For #1, extend QRS across the circle to meet the other side at T and drop a perpendicular from the centre O onto this line meeting it at N.
TQ.RQ = PQ^2, so (TR + 3).3 = 36, so TR = 9.
NS = 9/2 - 3 = 3/2.
From the triangle ONS, use Pythagoras to calculate ON^2, and then from the triangle ONT use Pythagoras again to calculate OT, the radius of the circle.
There's a trig method for #2.
Join M to B and A.
Since angle C is a right angle, BA, (length 10) will be a diameter of the circle and in which case angle BMA is also a right angle.
Angles ABM and BAM are both equal to 45 deg, (angles on the same arc), so BM = AM.

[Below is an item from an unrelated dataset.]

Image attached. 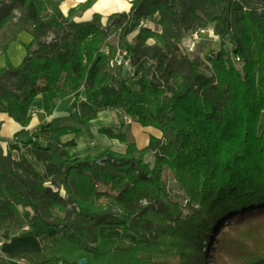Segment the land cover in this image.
Instances as JSON below:
<instances>
[{"label": "trees", "instance_id": "obj_1", "mask_svg": "<svg viewBox=\"0 0 264 264\" xmlns=\"http://www.w3.org/2000/svg\"><path fill=\"white\" fill-rule=\"evenodd\" d=\"M63 1L0 0V53L20 32L33 36L23 62L0 69V112L22 126L7 149L0 143L9 195L0 232L41 222L54 264H264V0H132L106 24L99 13L75 19L97 0L68 14ZM151 20L158 30L141 23ZM211 25L219 48L191 56L184 38ZM113 33L132 75L111 65ZM42 92L54 107L75 95L71 116L83 126L121 110L162 136L139 148L122 125H103L126 150L73 155L75 139L62 137L81 128L48 125L41 137L28 129ZM28 146L51 152L43 173ZM165 170L183 195L168 188ZM100 226H120L137 242L102 236Z\"/></svg>", "mask_w": 264, "mask_h": 264}, {"label": "crops", "instance_id": "obj_2", "mask_svg": "<svg viewBox=\"0 0 264 264\" xmlns=\"http://www.w3.org/2000/svg\"><path fill=\"white\" fill-rule=\"evenodd\" d=\"M84 0H66L61 4V9L65 14L75 7L79 2ZM132 0H112L109 3L101 4L100 0L96 1L93 6L83 14L76 16V20L91 19L93 14L100 13L103 16H109L114 12L129 11ZM118 6V7H117ZM108 9L106 12L105 9ZM121 10H117V9ZM137 31L134 32L136 37ZM33 36L22 31L18 34L15 41L8 46L7 55L0 53V69L6 66L7 61L18 66L27 55L26 45L30 44ZM85 91L82 90L79 96V101L85 100ZM75 95H69L60 100L57 106H53L52 101L47 93L38 94L31 105V121L28 129L31 134L41 136H49L50 126L71 125L81 128L80 133L69 134L62 137L64 142L75 139L76 145L69 147L68 150L73 155L83 156L85 154L94 155L105 149H111L117 152H124L126 145L119 142L117 139L109 138L101 133L99 128L103 125L123 126L125 131L132 141H135L139 148L148 145L150 137H161L162 132L154 127H144L140 122L131 117V123H127V114L121 110L107 109L99 113L98 117L92 121L89 126L81 125L75 120L71 113L74 111L73 102ZM22 128L21 124L14 120L6 113L0 112V143L7 149L14 142L15 134ZM23 153L32 165L41 173L45 170L46 163L51 158V152L40 150L31 146L23 148ZM14 157H18V152L14 151ZM9 198L8 192L0 179V200ZM117 228V231L103 233V228ZM41 222L35 221L30 225H26L19 233H12L5 229L0 232V264H54L48 260V256L43 249L39 234L43 231ZM100 234L102 236L114 237L117 239H125L129 243L137 242V235L121 228L120 226H100Z\"/></svg>", "mask_w": 264, "mask_h": 264}, {"label": "rangeland", "instance_id": "obj_3", "mask_svg": "<svg viewBox=\"0 0 264 264\" xmlns=\"http://www.w3.org/2000/svg\"><path fill=\"white\" fill-rule=\"evenodd\" d=\"M66 1V0H65ZM86 0H84L83 2H79L75 7H77L79 4L81 3H84ZM98 1V0H97ZM101 4H106L112 0H100ZM64 2V1H63ZM62 2V3H63ZM93 6V5H92ZM91 6V7H92ZM90 7V8H91ZM118 7V6H117ZM74 8V7H73ZM89 9V8H88ZM117 9V8H116ZM106 12H109L107 11L108 9L106 8L105 9ZM117 10H121V9H117ZM86 11V10H85ZM69 12V11H68ZM122 12V11H121ZM83 14V12L81 13ZM100 14V13H99ZM94 15V14H93ZM102 16V20H103V23L106 24L107 23V18H108V15L107 16ZM93 17V16H92ZM143 25H147V26H150L152 27L154 30H158L159 28L157 27V24L155 23V21H147V22H144ZM136 32V31H135ZM191 32L184 38L183 41H185V39L187 40V38H189ZM2 35L0 34V43L2 41ZM128 40L129 42H134L135 41V36H134V32L129 35L128 37ZM109 42L112 44V45H116L117 46V50L120 48V49H127L126 46L122 43L119 42V39H118V36L116 33H113L110 38H109ZM150 43H153L154 40L153 39H150L149 40ZM219 37L215 35L214 31H213V25H211L209 28L205 29V30H200L199 32V38L196 42V45H195V48L190 51L188 49H186L187 51H189L190 55L191 56H197V57H200V58H204L206 56V54L208 52H210L211 50H216L219 48ZM185 47V46H184ZM229 47H231V45H229ZM107 50V49H106ZM120 68H116V71L118 72ZM133 71L134 69L129 66L127 68H123L122 69V72L125 74V75H132L133 74ZM129 118L131 119V122H132V118L131 117H127V123H131L129 122ZM263 123H264V118H263ZM150 162H154V158L152 157V155L150 154L148 157H147ZM164 178L166 179L167 183H168V188L171 189L173 191V193L176 195V194H180V195H183V192L181 191L178 183H177V180L174 178V175L169 171V170H165L164 171ZM181 199V198H179ZM123 240V239H121ZM123 241H126L125 239ZM127 242V241H126ZM177 258H170L169 261L171 263H174L176 262Z\"/></svg>", "mask_w": 264, "mask_h": 264}, {"label": "built area", "instance_id": "obj_4", "mask_svg": "<svg viewBox=\"0 0 264 264\" xmlns=\"http://www.w3.org/2000/svg\"><path fill=\"white\" fill-rule=\"evenodd\" d=\"M145 21H142L141 23L144 24ZM147 22V21H146ZM199 32L195 31L191 32L189 38L185 41H183V46H185L186 49L192 51L195 48L196 42L199 38ZM111 65L113 67H129L130 66V52L128 49H118L114 58L111 61ZM129 122H131V119L129 118Z\"/></svg>", "mask_w": 264, "mask_h": 264}, {"label": "bare ground", "instance_id": "obj_5", "mask_svg": "<svg viewBox=\"0 0 264 264\" xmlns=\"http://www.w3.org/2000/svg\"><path fill=\"white\" fill-rule=\"evenodd\" d=\"M112 231H117V228L112 227V228H103L102 229V232L105 233V234H107V233L111 234Z\"/></svg>", "mask_w": 264, "mask_h": 264}, {"label": "water", "instance_id": "obj_6", "mask_svg": "<svg viewBox=\"0 0 264 264\" xmlns=\"http://www.w3.org/2000/svg\"><path fill=\"white\" fill-rule=\"evenodd\" d=\"M82 262H83V263H86V262H87V260H86V259H84V260H82Z\"/></svg>", "mask_w": 264, "mask_h": 264}]
</instances>
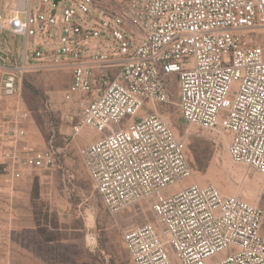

Now use Pythagoras in the triangle ABM, BM^2 + AM^2 = 2BM^2 = 10^2 = 100, BM = sqrt(50) = 5sqrt(2).
Call angle CBA theta, then using the sine rule in triangle CBM,
5sqrt(2)/ sin(45) = CM/ sin(theta + 45),
so CM = 5sqrt(2)(sin(theta).cos(45) + cos(theta).sin(45))/sin(45).
Simplify that to get 7sqrt(2), (same as geno).